Pendant plus d’une décennie, l’Éthiopie a maintenu un taux d’intérêt minimum sur l’épargne d’environ 7 pour cent, tandis que l’inflation montait fréquemment entre 25 et 30 pour cent. En termes réels, les épargnants ont perdu de la valeur année après année. Pour les banques, les gros emprunteurs et le gouvernement, les effets ont été indéniables : la valeur réelle des engagements bancaires a diminué, les anciens prêts non performants sont devenus plus faciles à gérer et la dette publique s’est allégée.

Le coût est subtil mais réel. Les salariés, les retraités et les ménages ordinaires voient le pouvoir d’achat de leur épargne s’éroder. Aucune loi n’est adoptée, aucune annonce n’est faite, et pourtant le fardeau est discrètement transféré des institutions financières au public. L’inflation, dans ce sens, est un sauvetage furtif qui maintient le système en vie tout en transférant les risques de manière silencieuse et inexorable.

5. Assurance-dépôts (Dors tranquille, pour l’instant)

Dans le secteur bancaire, la confiance est primordiale. Une fois qu’elle se fissure, même les institutions les plus solides peuvent être confrontées à des crises soudaines qu’aucune réglementation ne peut à elle seule empêcher. Consciente de cela, l’Éthiopie a introduit une assurance formelle des dépôts en avril 2023 en vertu du règlement n° 482/2021, opérationnalisée par la directive EDIF n° EDIF/01/2023. Le système promettait aux épargnants un filet de sécurité : une prime initiale de 0,04 pour cent du total des dépôts, une prime annuelle de 0,30 pour cent et une couverture allant jusqu’à 100 000 birr par déposant. Le message était clair : pour 97 % des épargnants, ceux dont les dépôts sont inférieurs à 100 000 birr, leur argent est protégé, mais seulement jusqu’à un certain point.

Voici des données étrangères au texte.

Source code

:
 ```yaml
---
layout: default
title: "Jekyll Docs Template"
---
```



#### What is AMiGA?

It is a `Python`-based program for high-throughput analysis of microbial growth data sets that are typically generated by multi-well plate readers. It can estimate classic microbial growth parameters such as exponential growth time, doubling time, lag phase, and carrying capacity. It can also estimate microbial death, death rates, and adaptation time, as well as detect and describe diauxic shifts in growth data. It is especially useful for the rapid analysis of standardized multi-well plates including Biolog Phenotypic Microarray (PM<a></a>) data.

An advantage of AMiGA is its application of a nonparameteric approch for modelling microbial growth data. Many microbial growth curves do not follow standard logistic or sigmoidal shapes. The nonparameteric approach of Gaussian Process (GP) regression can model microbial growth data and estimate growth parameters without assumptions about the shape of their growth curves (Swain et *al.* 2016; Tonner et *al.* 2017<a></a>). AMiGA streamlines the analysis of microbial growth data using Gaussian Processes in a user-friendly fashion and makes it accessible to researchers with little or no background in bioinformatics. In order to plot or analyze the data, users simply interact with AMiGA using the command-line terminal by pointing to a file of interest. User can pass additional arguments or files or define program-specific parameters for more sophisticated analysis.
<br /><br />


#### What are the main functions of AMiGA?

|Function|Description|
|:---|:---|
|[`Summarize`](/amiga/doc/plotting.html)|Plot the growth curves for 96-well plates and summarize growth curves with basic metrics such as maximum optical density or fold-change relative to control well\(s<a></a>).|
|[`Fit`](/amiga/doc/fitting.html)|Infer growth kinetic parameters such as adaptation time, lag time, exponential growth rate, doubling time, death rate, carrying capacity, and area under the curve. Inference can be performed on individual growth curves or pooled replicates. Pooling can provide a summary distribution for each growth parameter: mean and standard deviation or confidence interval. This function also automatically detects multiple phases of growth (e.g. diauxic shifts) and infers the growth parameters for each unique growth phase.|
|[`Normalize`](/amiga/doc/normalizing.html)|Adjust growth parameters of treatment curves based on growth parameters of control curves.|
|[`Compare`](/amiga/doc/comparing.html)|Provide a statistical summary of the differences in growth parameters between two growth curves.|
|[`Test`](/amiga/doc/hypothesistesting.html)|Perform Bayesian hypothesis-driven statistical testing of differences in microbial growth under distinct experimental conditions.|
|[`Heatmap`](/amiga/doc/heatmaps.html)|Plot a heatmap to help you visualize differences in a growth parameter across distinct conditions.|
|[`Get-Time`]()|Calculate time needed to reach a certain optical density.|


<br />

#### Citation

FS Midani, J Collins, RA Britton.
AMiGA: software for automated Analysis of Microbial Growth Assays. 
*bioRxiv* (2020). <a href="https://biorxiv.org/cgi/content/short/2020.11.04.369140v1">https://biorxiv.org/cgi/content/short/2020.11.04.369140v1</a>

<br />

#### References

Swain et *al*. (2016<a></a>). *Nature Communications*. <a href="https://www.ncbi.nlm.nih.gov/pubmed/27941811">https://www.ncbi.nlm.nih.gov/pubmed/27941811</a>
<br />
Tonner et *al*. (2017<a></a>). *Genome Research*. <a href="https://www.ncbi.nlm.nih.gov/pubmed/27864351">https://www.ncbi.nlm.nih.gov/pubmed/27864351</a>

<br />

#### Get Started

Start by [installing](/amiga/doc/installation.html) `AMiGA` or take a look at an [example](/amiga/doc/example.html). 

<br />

L’effet fut immédiat. Les déposants se sont sentis rassurés, les retraits ont ralenti et les banques ont gagné en répit pour fonctionner sans panique. Les risques ont été mutualisés dans l’ensemble du système et la stabilité est revenue au cœur financier de l’économie. Pourtant, cette sécurité s’accompagne de compromis subtils. L’assurance des dépôts peut affaiblir la discipline du marché, facilitant ainsi la prise de risque pour les banques. Et lors d’une crise systémique, si le fonds ne parvient pas à atteindre ses objectifs, le soutien ultime reste l’État lui-même, qui en assume silencieusement le fardeau.

Conclusion:

Le capitalisme, telle une tour d’horlogerie, promet que les marchés s’organiseront eux-mêmes, que les mauvaises entreprises feront faillite et que ceux qui prennent des risques en paieront le prix. Pourtant, lorsque la structure tremble, les aiguilles de l’horloge s’arrêtent et se remontent. Les banques sont soutenues, les règles sont contournées et les liquidités circulent comme des piliers cachés, maintenant le système debout. Le coût ne disparaît pas ; il se déplace tranquillement vers les ménages, les épargnants et les salariés – les poutres invisibles qui portent ce que les banques ne peuvent pas. En se sauvant, le capitalisme suspend sa propre théorie, contournant ses règles pour protéger les puissants, tandis que les gens ordinaires en assument silencieusement le poids. La leçon est claire : pour survivre, le système contourne ses propres règles – et la société en supporte discrètement le coût.

Note de l’éditeur : les opinions exprimées dans l’article ne reflètent pas nécessairement celles de Togolais.info.